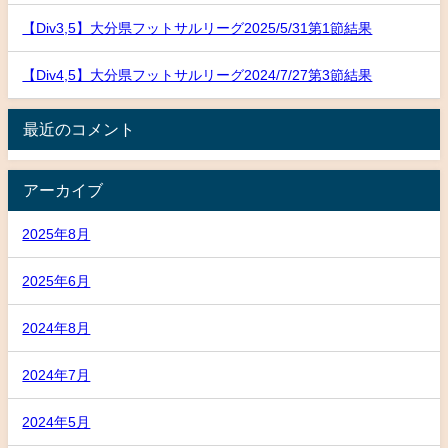
【Div3,5】大分県フットサルリーグ2025/5/31第1節結果
【Div4,5】大分県フットサルリーグ2024/7/27第3節結果
最近のコメント
アーカイブ
2025年8月
2025年6月
2024年8月
2024年7月
2024年5月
════════════════════
▸ **What you have to do**: Recast the text of the records above as a Markdown table with the columns Row and Line, one numbered row per line, leaving out blank lines. Omit the pictures from your answer.

▸ **Finished exercise**:
| Row | Line |
|---|---|
| 1 | 【Div3,5】大分県フットサルリーグ2025/5/31第1節結果 |
| 2 | 【Div4,5】大分県フットサルリーグ2024/7/27第3節結果 |
| 3 | 最近のコメント |
| 4 | アーカイブ |
| 5 | 2025年8月 |
| 6 | 2025年6月 |
| 7 | 2024年8月 |
| 8 | 2024年7月 |
| 9 | 2024年5月 |